Problem

The string "PAYPALISHIRING" is written in a zigzag pattern on a given number of rows like this: (you may want to display this pattern in a fixed font for better legibility)

P    A     H     N
 A  P  L  S  I  I  G
  Y     I     R

And then read line by line: "PAHNAPLSIIGYIR"

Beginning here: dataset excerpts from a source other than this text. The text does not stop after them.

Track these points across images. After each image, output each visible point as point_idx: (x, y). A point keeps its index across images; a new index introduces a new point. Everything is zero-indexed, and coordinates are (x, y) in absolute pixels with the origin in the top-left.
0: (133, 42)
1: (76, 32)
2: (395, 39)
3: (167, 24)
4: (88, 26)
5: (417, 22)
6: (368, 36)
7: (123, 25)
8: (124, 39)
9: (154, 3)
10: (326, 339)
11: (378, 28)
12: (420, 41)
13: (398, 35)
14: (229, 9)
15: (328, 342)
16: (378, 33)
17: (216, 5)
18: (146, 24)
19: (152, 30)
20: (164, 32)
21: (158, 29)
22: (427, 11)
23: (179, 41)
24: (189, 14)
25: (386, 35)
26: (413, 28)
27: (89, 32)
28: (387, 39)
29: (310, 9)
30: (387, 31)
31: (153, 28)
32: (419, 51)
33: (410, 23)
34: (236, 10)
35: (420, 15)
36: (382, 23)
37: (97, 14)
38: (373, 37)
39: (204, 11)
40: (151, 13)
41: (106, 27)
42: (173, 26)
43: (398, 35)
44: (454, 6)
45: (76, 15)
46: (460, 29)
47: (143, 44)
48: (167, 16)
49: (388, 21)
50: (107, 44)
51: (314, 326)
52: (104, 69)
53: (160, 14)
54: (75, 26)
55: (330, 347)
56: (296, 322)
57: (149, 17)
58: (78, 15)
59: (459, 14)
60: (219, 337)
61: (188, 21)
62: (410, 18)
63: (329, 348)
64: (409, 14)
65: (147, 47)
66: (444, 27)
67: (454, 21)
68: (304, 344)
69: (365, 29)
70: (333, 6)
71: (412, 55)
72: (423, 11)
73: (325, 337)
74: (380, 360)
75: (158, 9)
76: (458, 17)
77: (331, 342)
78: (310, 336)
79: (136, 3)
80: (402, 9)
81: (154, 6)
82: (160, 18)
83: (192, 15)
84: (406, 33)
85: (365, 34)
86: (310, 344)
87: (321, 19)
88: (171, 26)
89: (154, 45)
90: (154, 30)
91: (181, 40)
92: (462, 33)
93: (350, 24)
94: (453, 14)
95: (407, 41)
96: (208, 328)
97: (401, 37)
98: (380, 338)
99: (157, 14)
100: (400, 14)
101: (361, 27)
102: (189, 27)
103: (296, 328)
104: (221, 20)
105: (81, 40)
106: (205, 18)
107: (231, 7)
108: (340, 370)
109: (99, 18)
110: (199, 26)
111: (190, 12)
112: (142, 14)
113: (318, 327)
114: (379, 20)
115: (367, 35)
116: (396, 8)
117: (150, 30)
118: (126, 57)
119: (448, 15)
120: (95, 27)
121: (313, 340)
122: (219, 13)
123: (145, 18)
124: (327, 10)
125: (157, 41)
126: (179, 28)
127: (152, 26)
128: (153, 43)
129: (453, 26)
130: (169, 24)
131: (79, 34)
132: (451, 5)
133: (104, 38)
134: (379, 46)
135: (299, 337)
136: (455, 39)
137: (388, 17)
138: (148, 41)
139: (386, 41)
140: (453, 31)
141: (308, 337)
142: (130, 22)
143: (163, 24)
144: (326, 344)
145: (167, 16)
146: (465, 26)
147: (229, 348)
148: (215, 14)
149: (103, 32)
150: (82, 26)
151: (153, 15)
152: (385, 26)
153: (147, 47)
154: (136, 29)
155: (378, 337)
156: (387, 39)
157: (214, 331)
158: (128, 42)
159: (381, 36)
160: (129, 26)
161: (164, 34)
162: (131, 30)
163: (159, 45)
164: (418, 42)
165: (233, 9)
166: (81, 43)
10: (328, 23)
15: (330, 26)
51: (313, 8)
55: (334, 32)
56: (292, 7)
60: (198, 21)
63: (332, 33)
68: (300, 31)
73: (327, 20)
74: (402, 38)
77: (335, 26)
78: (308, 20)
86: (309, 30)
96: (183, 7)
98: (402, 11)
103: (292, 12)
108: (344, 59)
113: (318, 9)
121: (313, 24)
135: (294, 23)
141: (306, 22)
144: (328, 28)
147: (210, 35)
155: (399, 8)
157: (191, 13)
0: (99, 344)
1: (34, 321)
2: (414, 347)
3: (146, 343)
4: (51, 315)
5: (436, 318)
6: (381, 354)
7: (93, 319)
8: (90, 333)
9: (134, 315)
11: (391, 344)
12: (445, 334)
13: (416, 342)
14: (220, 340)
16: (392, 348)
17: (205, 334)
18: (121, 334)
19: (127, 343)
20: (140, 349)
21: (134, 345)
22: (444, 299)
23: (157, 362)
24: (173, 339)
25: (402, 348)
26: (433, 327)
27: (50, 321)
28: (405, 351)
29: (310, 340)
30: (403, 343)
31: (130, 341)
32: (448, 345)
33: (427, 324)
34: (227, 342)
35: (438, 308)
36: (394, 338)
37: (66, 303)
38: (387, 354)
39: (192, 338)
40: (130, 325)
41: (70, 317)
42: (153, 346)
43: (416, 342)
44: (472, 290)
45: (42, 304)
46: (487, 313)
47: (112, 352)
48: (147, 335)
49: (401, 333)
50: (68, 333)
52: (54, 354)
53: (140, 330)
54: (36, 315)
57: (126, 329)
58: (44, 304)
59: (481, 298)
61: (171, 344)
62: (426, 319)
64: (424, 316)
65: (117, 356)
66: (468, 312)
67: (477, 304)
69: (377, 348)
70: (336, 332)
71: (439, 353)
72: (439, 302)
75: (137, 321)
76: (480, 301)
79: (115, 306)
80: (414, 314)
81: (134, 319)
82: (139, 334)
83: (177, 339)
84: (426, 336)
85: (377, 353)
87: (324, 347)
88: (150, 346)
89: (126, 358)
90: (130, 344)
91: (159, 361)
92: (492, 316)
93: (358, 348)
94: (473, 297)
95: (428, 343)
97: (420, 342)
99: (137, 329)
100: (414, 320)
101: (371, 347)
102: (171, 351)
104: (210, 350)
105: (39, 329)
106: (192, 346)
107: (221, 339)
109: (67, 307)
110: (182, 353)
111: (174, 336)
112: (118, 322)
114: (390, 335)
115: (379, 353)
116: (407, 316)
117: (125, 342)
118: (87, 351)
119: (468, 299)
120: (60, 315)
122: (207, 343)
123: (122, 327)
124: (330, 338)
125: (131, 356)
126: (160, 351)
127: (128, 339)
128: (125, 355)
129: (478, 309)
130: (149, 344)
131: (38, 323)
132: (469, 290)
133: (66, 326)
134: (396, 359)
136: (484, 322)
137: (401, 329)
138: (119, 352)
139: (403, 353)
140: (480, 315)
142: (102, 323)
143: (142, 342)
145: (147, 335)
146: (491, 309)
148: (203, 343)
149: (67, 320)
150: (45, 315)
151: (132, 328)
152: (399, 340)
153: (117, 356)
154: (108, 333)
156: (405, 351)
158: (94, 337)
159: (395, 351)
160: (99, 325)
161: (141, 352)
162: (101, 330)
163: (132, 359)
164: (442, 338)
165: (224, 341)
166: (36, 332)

Write the code that will take a string and make this conversion given a number of rows:

string convert(string s, int numRows);

Examples

Example 1:

Input: s = "PAYPALISHIRING", numRows = 3
Output: "PAHNAPLSIIGYIR"

Example 2:

Input: s = "PAYPALISHIRING", numRows = 4
Output: "PINALSIGYAHRPI"

Explanation:
P     I    N
A   L S  I G
Y A   H R
P     I

Example 3:

Input: s = "A", numRows = 1
Output: "A"

Solution

Method 1 - Create String Array for Each Row

We can break each row into Strings and club them in the end. In java, we use StringBuilder to do that. Here is the gist:

Let n be numRows.

  1. Create an array of n strings, sb[n]
  2. Now start traversing vertically down from 0th row to nth row.
  3. Then we come up vertically n-2 rows.
  4. Keep on doing 2 and 3 till we are at end of of string.

Code

Java
public String convert(String s, int nRows) {
	char[] arr = s.toCharArray();
	int n = s.length();
	StringBuilder[] sb = new StringBuilder[nRows];
	for (int i = 0; i<nRows; i++) {
		sb[i] = new StringBuilder();
	}

	int i = 0;
	while (i < n) {
		// vertically down
		for (int idx = 0; idx<nRows && i<n; idx++) {
			sb[idx].append(arr[i++]);
		}
		// obliquely up; idx=nRows-2, as now we are 1 row higher
		for (int idx = nRows - 2; idx >= 1 && i<n; idx--) {
			sb[idx].append(arr[i++]);
		}
	}
	// combine remaining strings to fist string builder
	for (int idx = 1; idx<sb.length; idx++) {
		sb[0].append(sb[idx]);
	}
	return sb[0].toString();
}

Complexity

  • ⏰ Time complexity: O(n), where n is the length of the input string s.
  • 🧺 Space complexity: O(n) where n is the length of the input string s.